:: Aangeleverd fragment ::

# Seksualiteit > Vrouwen >  Verliefdheid en ervaringen

## visje1

Hallo allemaal,
Ik weet niet hoe te beginnen,maar zal me eerst voorstellen.(is makkelijkste)
Ik ben Linda,en ben 23 jr.
Ik heb meerdere relaties gehad met mijn leeftijdsgenoten,en deze liepen telkens stuk. Ja dit overkomt menigen,daar ben ik mij ook van bewust,maar elke keer dat ik een relatie had met een leeftijdsgenoot,ontstonden binnen zeer korte termijnen weer giga ruzies,onbegrip,of de vertrouwen werd geschaad..etc. Ik kon hier niet tegen ,mede doordat ik psychish(sjips wat een woord) in het verleden al flink wat meegemaakt heb. Ben namelijk erg vermoeid, rusteloosheid,veel slapeloosheid,vertrouwen(in de mens) ontbrak, de nut van het leven..enz. Maar nu komt het, Ik heb sinds 8 maanden een relatie met een oudere man van 42. Ja hij is 19 jaar ouder als mij.menigen zullen zeggen dat het een groot leeftijdsverschil verschil is,maar daar ben ik mij ook van bewust.
Maar allerbelangrijkste is dat we beiden stapelverliefd zijn, en over een maand of 5 gaan samen wonen.
Sinds ik hem ken raak ik ook mn vermoeidheid kwijt,slaap veel beter. De waardering,de vertrouwen ,de rust ,liefde en de warmte die ik van hem krijg is ongekend.
Dit allemaal heeft mij doen groeien,in de zin van gewaardeerd voelen,voelen dat je leeft,het voelen van liefde. Dus al met al..ik leef weer
Maar dit heeft ook een keerzijde. Ik ben namelijk enkele vrienden/vriendinnen kwijt geraakt omdat ze het niet ermee eens waren dat ik met een ouder iemand ging. Dus mijn vraag is dan ook aan diegenen die dit gaan lezen.. is dit een normale reactie van die personen?? dat ze deze liefde zonder poespas afkeuren?? of zijn ze het vriendschap niet waard? 
Want ik merk dus wel sinds ik ook niet meer omga met ze,dat mijn dagen veel rooskleuriger zijn. Ik word niet meer continu in die ellendige sleur van alsmaar kritiek leveren,en ellendes meegetrokken.
Nu leer ik ook nieuwe mensen kennen die het wel accepteren en waarderen,en die zeggen dat leeftijd geen rol speelt,en moet genieten van de liefde die je krijgt,en het leven toch veels te kort is.Ongeacht de leeftijdsverschillen.
Men zal zich nu misschien wel afvragen waarom deze tekst hier geplaatst wordt?

:: Opdrachten ::
1. Bewerk het forumbericht vanaf "Want ik merk" tot en met "leveren,en ellendes meegetrokken.", en zet daarin "zonniger" op de plaats van "rooskleuriger".
2. Vat het forumbericht samen in twee zinnen.

:: Overzicht ::
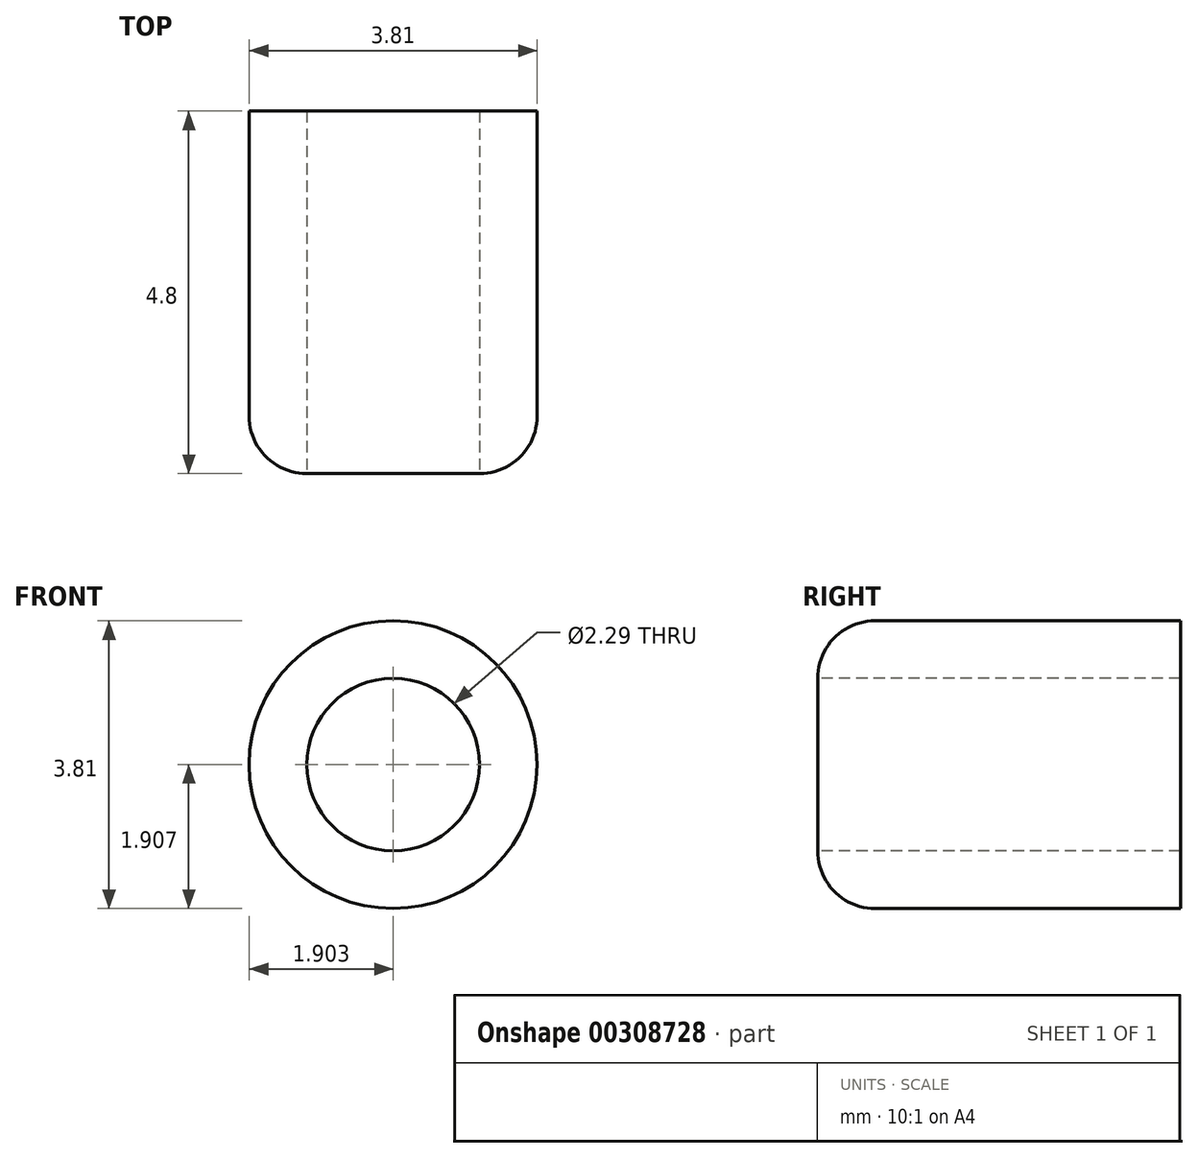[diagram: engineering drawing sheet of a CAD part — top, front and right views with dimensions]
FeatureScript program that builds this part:
annotation { "Feature Type Name" : "Feature", "Feature Type Description" : "" }
export const myFeature = defineFeature(function(context is Context, id is Id, definition is map)
    precondition{}
    {
        {
            var Q0;
            Q0=qCreatedBy(makeId("Front.planeOp"),FACE);
            var sketch = newSketch(context, id + "F0", { "sketchPlane" : qUnion([Q0])});
            skCircle(sketch, "E0", {"center": v(-14.55, 10.38) * mm, "radius": 1.9 * mm});
            skSolve(sketch);
        }
        {
            var Q0;
            Q0=makeQuery(id+"F0.imprint","IMPRINT",FACE,{"disambiguationData":[TD([[makeQuery(id+"F0.imprint","IMPRINT",EDGE,{"derivedFrom":sQuery(id+"F0.wireOp",EDGE,"E0")}),1.0]])]});
            extrude(context, id + "F1", {"entities" : qUnion([Q0]), "oppositeDirection" : true, "depth" : 4.8 * mm});
        }
        {
            var Q0;
            Q0=makeQuery(id+"F1.opExtrude","CAP_EDGE",EDGE,{"disambiguationData":[OSD([sQuery(id+"F0.wireOp",EDGE,"E0")])],"isStart":true});
            fillet(context, id + "F2", {"entities" : qUnion([Q0]), "radius" : 0.76 * mm, "tangentPropagation" : true, "allowEdgeOverflow" : false});
        }
        {
            var Q0;
            Q0=makeQuery(id+"F1.opExtrude","CAP_FACE",FACE,{"disambiguationData":[OSD([sQuery(id+"F0.wireOp",EDGE,"E0")])],"isStart":true});
            var sketch = newSketch(context, id + "F3", { "sketchPlane" : qUnion([Q0])});
            skPoint(sketch, "E1", {"position": v(-14.55, 10.38) * mm});
            skSolve(sketch);
        }
        {
            var Q0;
            Q0=sQuery(id+"F3.wireOp",VERTEX,"E1");
            var Q1;
            Q1=makeQuery(id+"F1.opExtrude","SWEPT_BODY",BODY,{"disambiguationData":[OSD([sQuery(id+"F0.wireOp",EDGE,"E0")])]});
            hole(context, id + "F4", {"style" : HoleStyle.SIMPLE, "endStyle" : HoleEndStyle.THROUGH, "holeDiameter" : 2.3 * mm, "tappedDepth" : 12.7 * mm, "tapClearance" : 3, "locations" : qUnion([Q0]), "scope" : qUnion([Q1])});
        }
    });
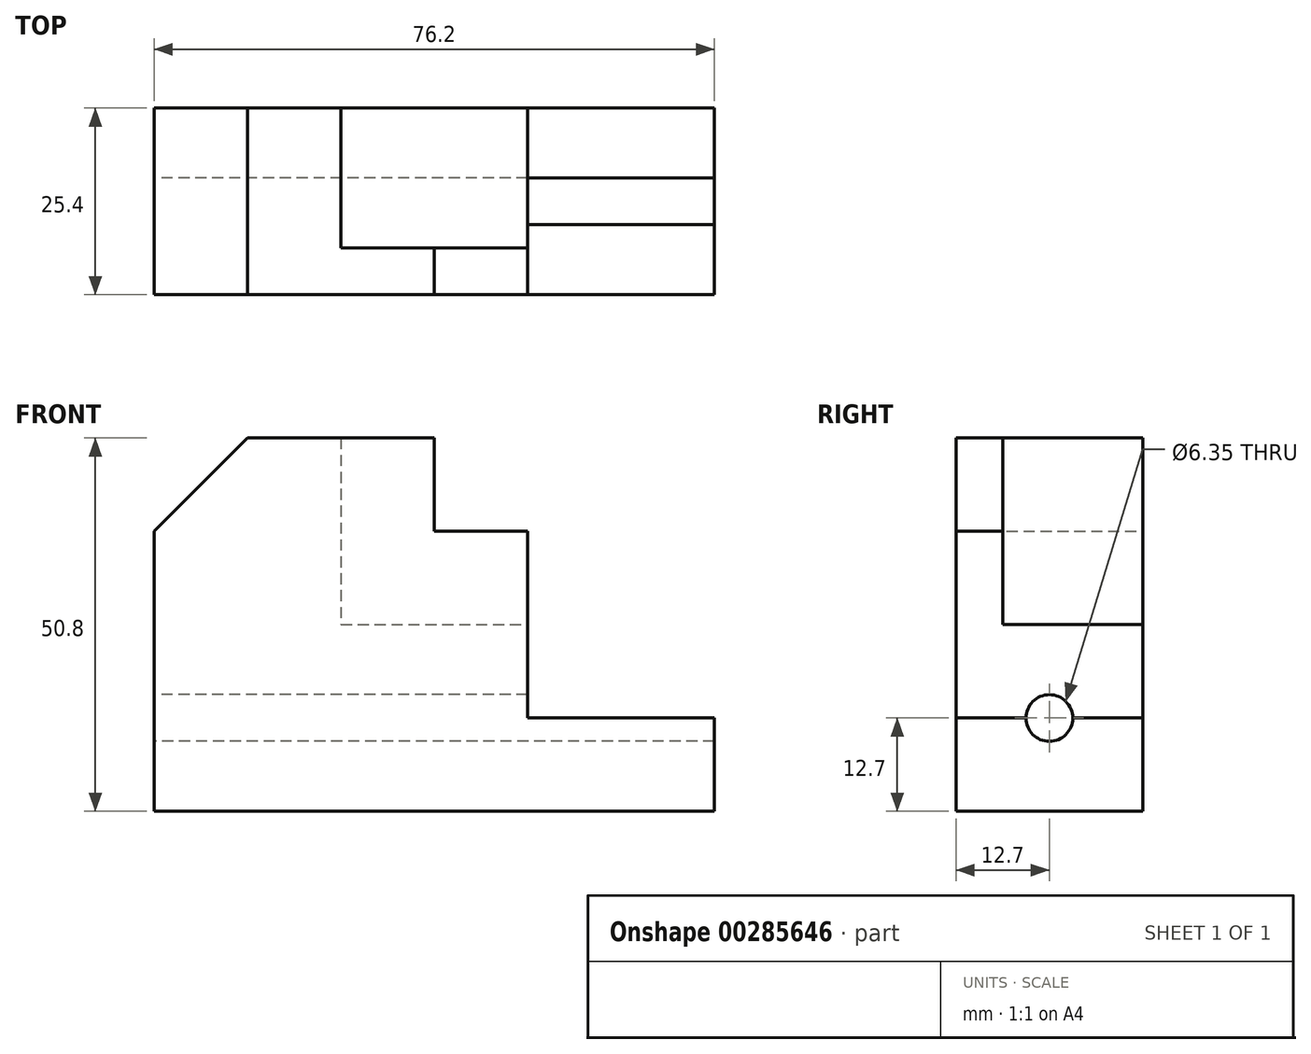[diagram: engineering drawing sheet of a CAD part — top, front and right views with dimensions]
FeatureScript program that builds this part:
annotation { "Feature Type Name" : "Feature", "Feature Type Description" : "" }
export const myFeature = defineFeature(function(context is Context, id is Id, definition is map)
    precondition{}
    {
        {
            var Q0;
            Q0=qCreatedBy(makeId("Front.planeOp"),FACE);
            var sketch = newSketch(context, id + "F0", { "sketchPlane" : qUnion([Q0])});
            skLineSegment(sketch, "E0", {"start": v(0, 0) * mm, "end": v(76.2, 0) * mm});
            skLineSegment(sketch, "E1", {"start": v(76.2, 0) * mm, "end": v(76.2, 12.7) * mm});
            skLineSegment(sketch, "E2", {"start": v(76.2, 12.7) * mm, "end": v(50.8, 12.7) * mm});
            skLineSegment(sketch, "E3", {"start": v(50.8, 12.7) * mm, "end": v(50.8, 38.1) * mm});
            skLineSegment(sketch, "E4", {"start": v(50.8, 38.1) * mm, "end": v(38.1, 38.1) * mm});
            skLineSegment(sketch, "E5", {"start": v(38.1, 38.1) * mm, "end": v(38.1, 50.8) * mm});
            skLineSegment(sketch, "E6", {"start": v(38.1, 50.8) * mm, "end": v(12.7, 50.8) * mm});
            skLineSegment(sketch, "E7", {"start": v(12.7, 50.8) * mm, "end": v(0, 38.1) * mm});
            skLineSegment(sketch, "E8", {"start": v(0, 38.1) * mm, "end": v(0, 0) * mm});
            skSolve(sketch);
        }
        {
            var Q0;
            Q0 = qSketchRegion(id + "F0", true);
            extrude(context, id + "F1", {"entities" : qUnion([Q0]), "endBound" : BoundingType.SYMMETRIC, "depth" : 25.4 * mm});
        }
        {
            var Q0;
            Q0=qCreatedBy(makeId("Front.planeOp"),FACE);
            var sketch = newSketch(context, id + "F2", { "sketchPlane" : qUnion([Q0])});
            skLineSegment(sketch, "E9", {"start": v(25.4, 50.8) * mm, "end": v(25.4, 25.4) * mm});
            skLineSegment(sketch, "E10", {"start": v(25.4, 25.4) * mm, "end": v(50.8, 25.4) * mm});
            skLineSegment(sketch, "E11", {"start": v(25.4, 50.8) * mm, "end": v(38.1, 50.8) * mm});
            skPoint(sketch, "E11.endSnap0", {"position": v(38.1, 25.4) * mm});
            skLineSegment(sketch, "E12", {"start": v(38.1, 50.8) * mm, "end": v(38.1, 38.1) * mm});
            skLineSegment(sketch, "E13", {"start": v(38.1, 38.1) * mm, "end": v(50.8, 38.1) * mm});
            skLineSegment(sketch, "E14", {"start": v(50.8, 38.1) * mm, "end": v(50.8, 25.4) * mm});
            skSolve(sketch);
        }
        {
            var Q0;
            Q0 = qSketchRegion(id + "F2", true);
            extrude(context, id + "F3", {"entities" : qUnion([Q0]), "operationType" : NewBodyOperationType.REMOVE, "oppositeDirection" : true, "depth" : 25.4 * mm});
        }
        {
            var Q0;
            Q0 = qSketchRegion(id + "F2", true);
            extrude(context, id + "F4", {"entities" : qUnion([Q0]), "operationType" : NewBodyOperationType.REMOVE, "endBound" : BoundingType.SYMMETRIC, "oppositeDirection" : true, "depth" : 12.7 * mm});
        }
        {
            var Q0;
            Q0=qCreatedBy(makeId("Right.planeOp"),FACE);
            var sketch = newSketch(context, id + "F5", { "sketchPlane" : qUnion([Q0])});
            skCircle(sketch, "E15", {"center": v(0, 12.7) * mm, "radius": 3.18 * mm});
            skSolve(sketch);
        }
        {
            var Q0;
            Q0 = qSketchRegion(id + "F5", true);
            extrude(context, id + "F6", {"entities" : qUnion([Q0]), "operationType" : NewBodyOperationType.REMOVE, "endBound" : BoundingType.THROUGH_ALL, "depth" : 25.4 * mm});
        }
    });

:: Uitwerkingen ::
1.
Want ik merk dus wel sinds ik ook niet meer omga met ze,dat mijn dagen veel zonniger zijn. Ik word niet meer continu in die ellendige sleur van alsmaar kritiek leveren,en ellendes meegetrokken.

2. Linda, 23 jaar, had telkens stukgelopen relaties met leeftijdsgenoten en heeft nu sinds 8 maanden een relatie met een man van 42, met wie ze stapelverliefd is en over een maand of 5 gaat samenwonen. Sinds ze hem kent slaapt ze veel beter en leeft ze weer, maar ze is enkele vrienden kwijtgeraakt die het leeftijdsverschil afkeurden, en ze vraagt of dat een normale reactie is.